Nie odpowiedziałam, ale Mara wtuliła się w objęcia matki i ukryła
twarz w jej rękawie.
Barbarzyńca odwrócił się, by spojrzeć na Ricarda.
- Mam ważne wieści. Czy jesteście tu wszyscy?
- Nie - odparł Ricard; był za młody na przywódcę, wiem to teraz,
za młody, by wiedzieć, że nie powinien mówić prawdy. - Lara i
Willem są poza obozem
ze stadem wałachów.
- Dobrze - mruknął mężczyzna i wykrzyknął jedno słowo.
Wszystko rozegrało się niemożliwie szybko: z pokrowców
zawieszonych u bioder obcy wyciągnęli łuki o krótkich cięciwach
i zaczęli strzelać.
Ich dowódca wytrącił mi gwizdki
z dłoni, jeszcze zanim podniosłam je do ust. Rzuciłam się na
ziemię, by je podnieść, ale pochwycił mnie w locie. Usiłowałam
uwolnić ręce z fałd jego tuniki, by móc wyciągnąć nóż.
W czasie gdy się z nimi szarpałam, powietrze przecięły trzy serie
strzał.
Ricard leżał na ziemi, strzała sterczała mu z mostka. Trafili
Jenę, obok niej upadł Stivan. Nie widziałam strzał. Den, Mikela,
Brida, Meg Daved - strzały i krew wykwitająca na piersiach,
plecach, szyjach.
Kilka psów złamało komendę "waruj"; nie wydając
dźwięku mój szary przewodnik rzucił się do gardła dowódcy
obcych. Nim go dosięgnął, odrzuciła go na bok celna strzała,
lecz biegnący za nim młody pies dopadł człowieka, który osłonił
twarz ramieniem.
Zdołałam wyciągnąć nóż z pochwy. Dźgnęłam mężczyznę
w
bok, kiedy próbował odepchnąć walczącego psa; potem uwolniłam
się z jego uchwytu i przez zęby zagwizdałam "atak", za
cicho jednak i za późno. Usłyszałam skowyt psów, trafianych
strzałami obcych.
Zawyłam razem z nimi i raz jeszcze cięłam barbarzyńcę. Choć
w walce na noże byłam dobra, udało mu się mnie rozbroić.
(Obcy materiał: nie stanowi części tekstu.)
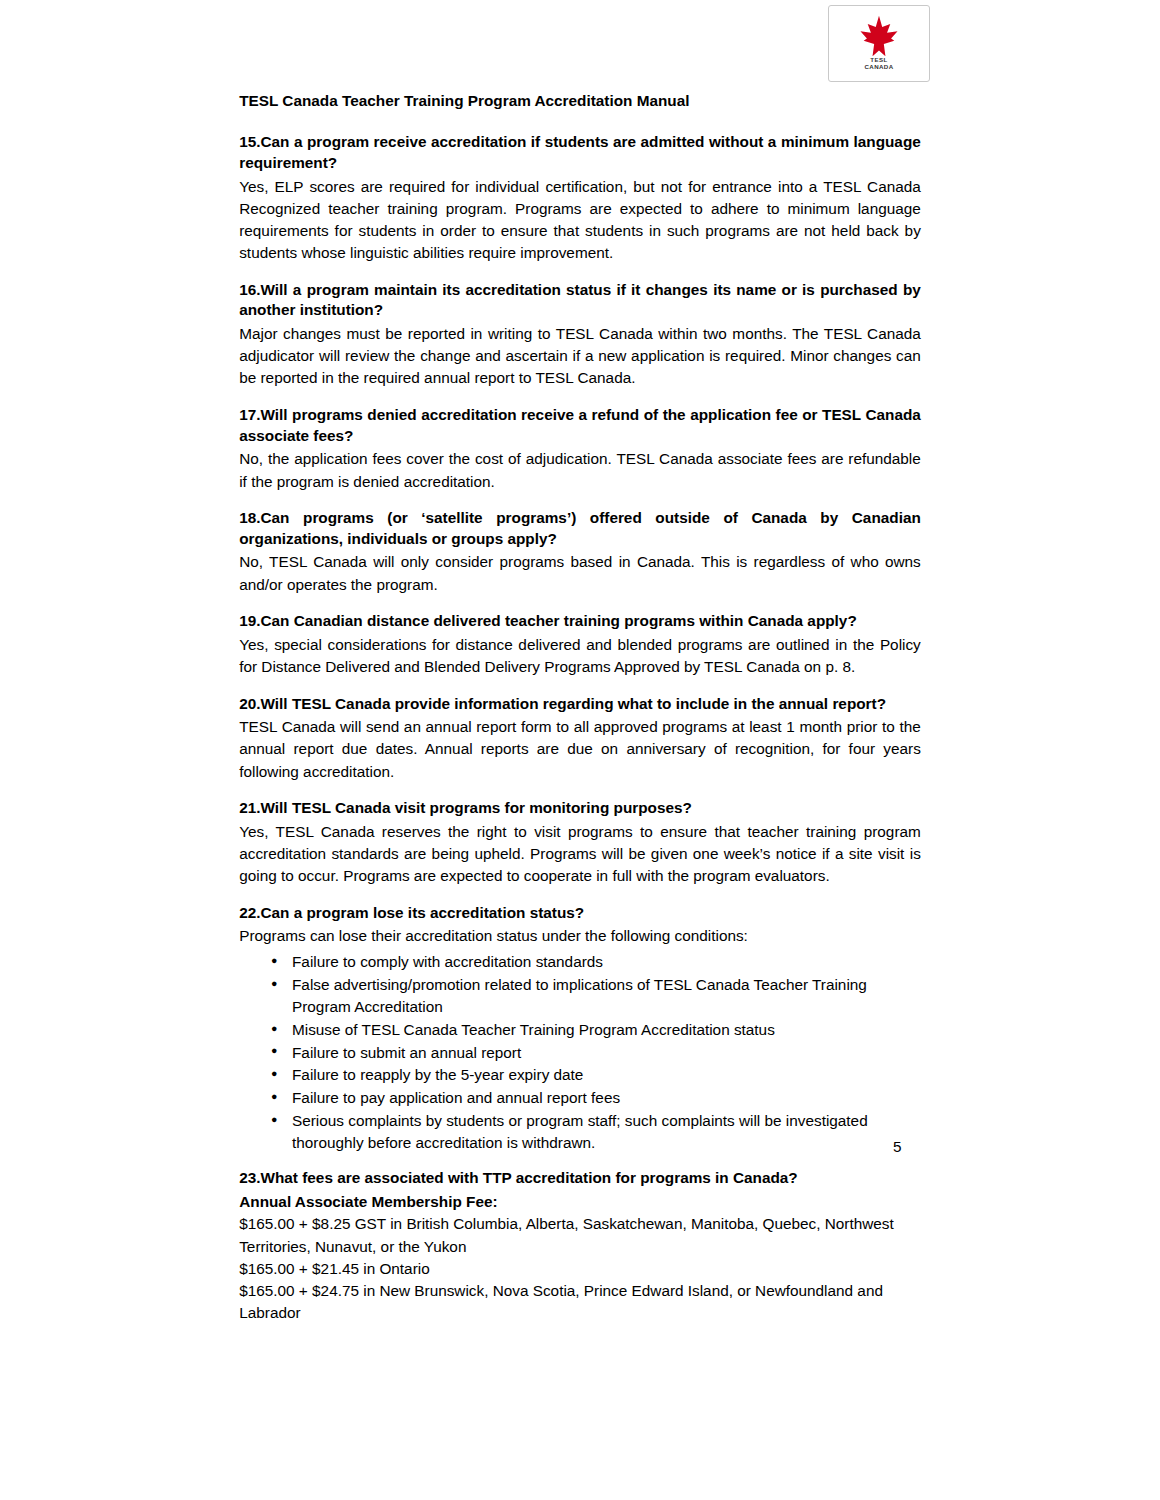TESL
CANADA
TESL Canada Teacher Training Program Accreditation Manual
15.Can a program receive accreditation if students are admitted without a minimum language requirement?
Yes, ELP scores are required for individual certification, but not for entrance into a TESL Canada Recognized teacher training program. Programs are expected to adhere to minimum language requirements for students in order to ensure that students in such programs are not held back by students whose linguistic abilities require improvement.
16.Will a program maintain its accreditation status if it changes its name or is purchased by another institution?
Major changes must be reported in writing to TESL Canada within two months. The TESL Canada adjudicator will review the change and ascertain if a new application is required. Minor changes can be reported in the required annual report to TESL Canada.
17.Will programs denied accreditation receive a refund of the application fee or TESL Canada associate fees?
No, the application fees cover the cost of adjudication. TESL Canada associate fees are refundable if the program is denied accreditation.
18.Can programs (or ‘satellite programs’) offered outside of Canada by Canadian organizations, individuals or groups apply?
No, TESL Canada will only consider programs based in Canada. This is regardless of who owns and/or operates the program.
19.Can Canadian distance delivered teacher training programs within Canada apply?
Yes, special considerations for distance delivered and blended programs are outlined in the Policy for Distance Delivered and Blended Delivery Programs Approved by TESL Canada on p. 8.
20.Will TESL Canada provide information regarding what to include in the annual report?
TESL Canada will send an annual report form to all approved programs at least 1 month prior to the annual report due dates. Annual reports are due on anniversary of recognition, for four years following accreditation.
21.Will TESL Canada visit programs for monitoring purposes?
Yes, TESL Canada reserves the right to visit programs to ensure that teacher training program accreditation standards are being upheld. Programs will be given one week’s notice if a site visit is going to occur. Programs are expected to cooperate in full with the program evaluators.
22.Can a program lose its accreditation status?
Programs can lose their accreditation status under the following conditions:
Failure to comply with accreditation standards
False advertising/promotion related to implications of TESL Canada Teacher Training Program Accreditation
Misuse of TESL Canada Teacher Training Program Accreditation status
Failure to submit an annual report
Failure to reapply by the 5-year expiry date
Failure to pay application and annual report fees
Serious complaints by students or program staff; such complaints will be investigated thoroughly before accreditation is withdrawn.
5
23.What fees are associated with TTP accreditation for programs in Canada?
Annual Associate Membership Fee:
$165.00 + $8.25 GST in British Columbia, Alberta, Saskatchewan, Manitoba, Quebec, Northwest Territories, Nunavut, or the Yukon
$165.00 + $21.45 in Ontario
$165.00 + $24.75 in New Brunswick, Nova Scotia, Prince Edward Island, or Newfoundland and Labrador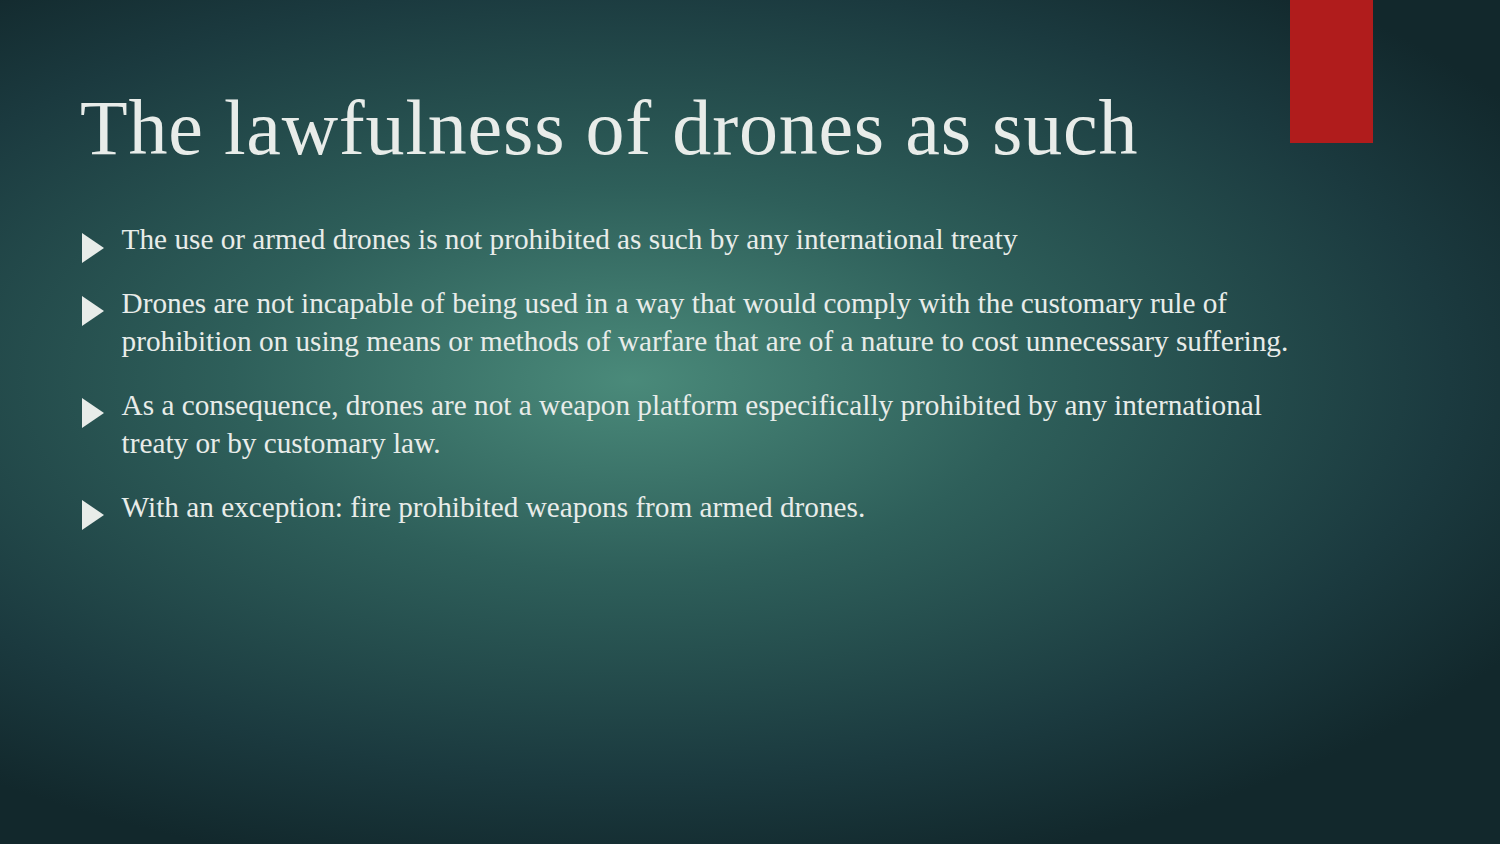The lawfulness of drones as such
The use or armed drones is not prohibited as such by any international treaty
Drones are not incapable of being used in a way that would comply with the customary rule of prohibition on using means or methods of warfare that are of a nature to cost unnecessary suffering.
As a consequence, drones are not a weapon platform especifically prohibited by any international treaty or by customary law.
With an exception: fire prohibited weapons from armed drones.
Moja rodzina, moje psy, wszyscy leżeli martwi na ziemi; ale,
niewiarygodne, moja suka przewodniczka wciąż czołgała się ku
mężczyźnie, który mnie chwycił, ciągnąc za sobą bezwładne
tylne łapy.
Świsnęła
strzała, potem druga. Suka zdechła, zanim jeszcze jej głowa
dotknęła ziemi.
Płakałam z wściekłości. Oszalała z gniewu, walczyłam z moim
prześladowcom, sama gryząc i warcząc jak pies, opętana żądzą
śmierci. W końcu obcy wcisnął mi twarz w materiał tuniki, aż
zwisnęłam mu w ramionach, starając się nie stracić przytomności
z braku powietrza. Słyszałam skamlenie i westchnienia, a ponad tymi
dźwiękami krzyk mojej siostrzenicy Mary, nieustanny, jakby nie
musiała nabierać tchu.
Po pewnym czasie mężczyzna
puścił mnie. Upadłam na kolana, chwytając gwałtownie powietrze,
dysząc bezradnie. Barbarzyńcy szli przez polanę z zakrwawionymi
nożami. Zabiliśmy jednego z obcych: teraz klęczała obok niego
kobieta, śpiewając w obcym języku monotonnie brzmiącą pieśń.
Pozostali odnieśli różne rany, od ciosów nożem albo od ukąszeń
psów. Druga z kobiet podniosła Mary z ziemi, wtuliła główkę
dziecka w swoją tunikę, by stłumić jej krzyk. Mara nie wyglądała
na ranną.
- Masz swoje końskie lekarstwa?
Podniosłam wzrok. Mój
prześladowca był ciemną sylwetką na tle niezmiennej jasności
stojącego wysoko słońca.
Gdy byłam małą dziewczynką, miałam raz wysoką gorączkę i omal
nie umarłam. Wszystko wokół siebie widziałam wtedy jak przez
zasłonę dymu; działy się różne rzeczy, ale
nie miały żadnego znaczenia. Teraz było tak samo. Widziałam
światło i ciemność. Widziałam krew płynącą z jego ramienia w
miejscu, gdzie ukąsił go mój pies. Słyszałam jego głos i
pokrzykiwania kobiety, wydającej rozkaz zgromadzenia stada klaczy,
które rozpierzchły
się w czasie walki. Ale nic z tego nie działo się naprawdę.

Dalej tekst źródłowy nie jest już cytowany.